#### Data for review:
=====

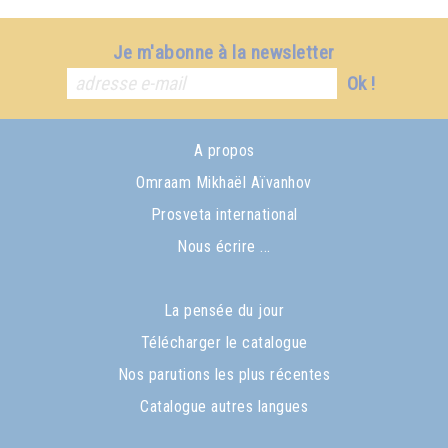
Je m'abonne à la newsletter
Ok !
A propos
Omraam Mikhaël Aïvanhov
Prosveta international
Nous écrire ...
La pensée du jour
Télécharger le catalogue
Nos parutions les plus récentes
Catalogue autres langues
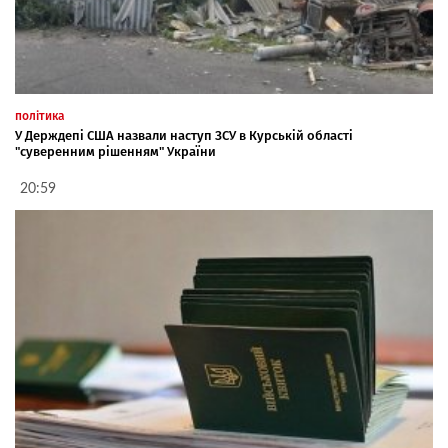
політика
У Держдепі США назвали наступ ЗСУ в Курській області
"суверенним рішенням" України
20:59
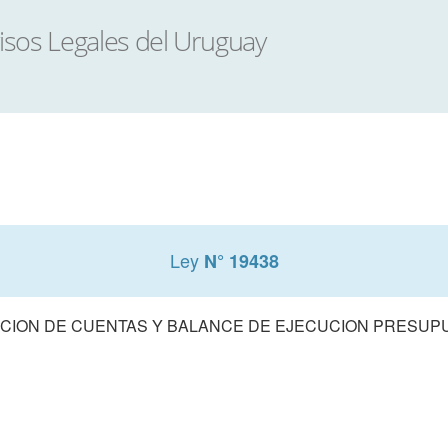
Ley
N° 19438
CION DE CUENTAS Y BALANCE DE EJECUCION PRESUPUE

=====

#### Work to be completed:
Set down the records precisely as they appear. Any picture stays out.

#### Task result:
Je m'abonne à la newsletter
Ok !
A propos
Omraam Mikhaël Aïvanhov
Prosveta international
Nous écrire ...
La pensée du jour
Télécharger le catalogue
Nos parutions les plus récentes
Catalogue autres langues
політика
У Держдепі США назвали наступ ЗСУ в Курській області
"суверенним рішенням" України
20:59
Ley
N° 19438
CION DE CUENTAS Y BALANCE DE EJECUCION PRESUPUE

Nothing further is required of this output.